In terms of ready-made vegan-friendly food, I found a lot of options at Oceana Commissary. However, Farmer’s International offered more fresh produce variety. I was really craving Chao cheese to go with my pan de sal; but, I was not able to find it so far. I just toast the pan de sal in the oven with a cheese slice wedge in, to the point of meltedness. Have you tried it together? It’s so good.
Shopping is therapeutic
While I still have my memberships to a couple of food delivery options, still very good options- read about them here, I am thinking of canceling my paid subscriptions. I need some semblance of my life back, which is why I’m now opting to do my own grocery shopping. Studies have shown that shopping is therapeutic; but, I don’t need to quote years of studies to know that shopping is a stress relief method for me.
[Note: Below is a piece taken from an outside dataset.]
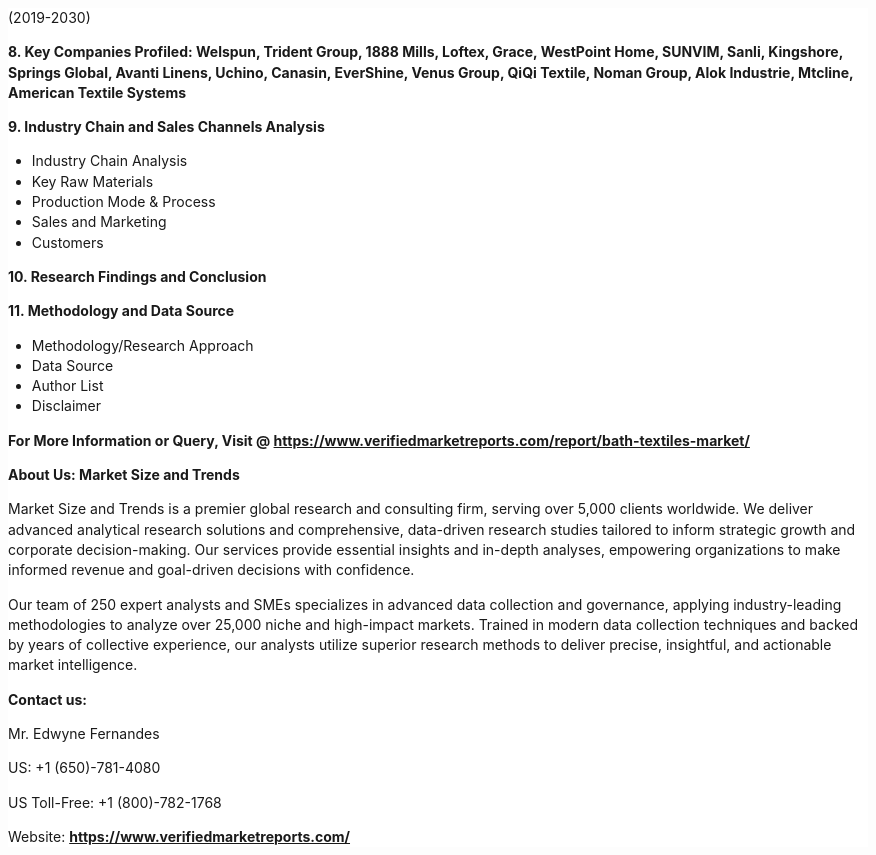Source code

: (2019-2030)</li></ul><p><strong>8. Key Companies Profiled: Welspun, Trident Group, 1888 Mills, Loftex, Grace, WestPoint Home, SUNVIM, Sanli, Kingshore, Springs Global, Avanti Linens, Uchino, Canasin, EverShine, Venus Group, QiQi Textile, Noman Group, Alok Industrie, Mtcline, American Textile Systems</strong></p><p><strong>9. Industry Chain and Sales Channels Analysis</strong></p><ul><li>Industry Chain Analysis</li><li>Key Raw Materials</li><li>Production Mode &amp; Process</li><li>Sales and Marketing</li><li>Customers</li></ul><p><strong>10. Research Findings and Conclusion</strong></p><p><strong>11. Methodology and Data Source</strong></p><ul><li>Methodology/Research Approach</li><li>Data Source</li><li>Author List</li><li>Disclaimer</li></ul></p><p><strong>For More Information or Query, Visit @ <a href="https://www.verifiedmarketreports.com/report/bath-textiles-market/">https://www.verifiedmarketreports.com/report/bath-textiles-market/</a></strong></p><p><strong>About Us: Market Size and Trends</strong></p><p>Market Size and Trends is a premier global research and consulting firm, serving over 5,000 clients worldwide. We deliver advanced analytical research solutions and comprehensive, data-driven research studies tailored to inform strategic growth and corporate decision-making. Our services provide essential insights and in-depth analyses, empowering organizations to make informed revenue and goal-driven decisions with confidence.</p><p>Our team of 250 expert analysts and SMEs specializes in advanced data collection and governance, applying industry-leading methodologies to analyze over 25,000 niche and high-impact markets. Trained in modern data collection techniques and backed by years of collective experience, our analysts utilize superior research methods to deliver precise, insightful, and actionable market intelligence.</p><p><strong>Contact us:</strong></p><p>Mr. Edwyne Fernandes</p><p>US: +1 (650)-781-4080</p><p>US Toll-Free: +1 (800)-782-1768</p><p>Website: <strong><a href="https://www.verifiedmarketreports.com/">https://www.verifiedmarketreports.com/</a></strong></p>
Shopping for even just the essentials gives me something to look forward to in the week, just like our weekly Thursday family movie night, fusing familiar pieces of my life, and replacing the sadness with happier, worthier memories. We all have to do our part in maintaining our health. While it’s scary to expose ourselves to the newness of COVID_19, weigh the pros and cons, and decide. No need to go out if it stresses you out more than staying in.
My husband is a first responder, and every day he goes to work, he is exposed to COVID-19. And every day he is exposed, we, his family, are also exposed. So we stay in place to break the chain of contamination, as much as we can afford. I would have had no issue paying extra for food delivery, had it been more readily available for me. However, I am on a special diet, which make it extra trying to find the food I eat. One can only eat so much beans and lettuce tomato salads. At some point, I’m going to need more variety. See my Insta page for my food photos.
Realistically, life has to restart at some point. As we move into the future, we just have to figure out a way to protect ourselves from COVID-19. Our city is talking about not reopening for the 2020-2021 school year and I get that because it’s going to be hard keep the 6-feet personal space in check in the school bus alone.
However long it takes to outsmart this virus, at some point life has to restart anew. I am only going out for essentials, and for now it is enough. I’m not ready for other social gatherings at this point. Please be vigilant about protecting yourself wherever you go. As you read about my grocery adventures this month, others may not be looking out for you. Be responsible. Be kind. Help in however way you can – mask yourself whenever out and around people, for one. Please, please, please.
I hope you are well and keeping safe.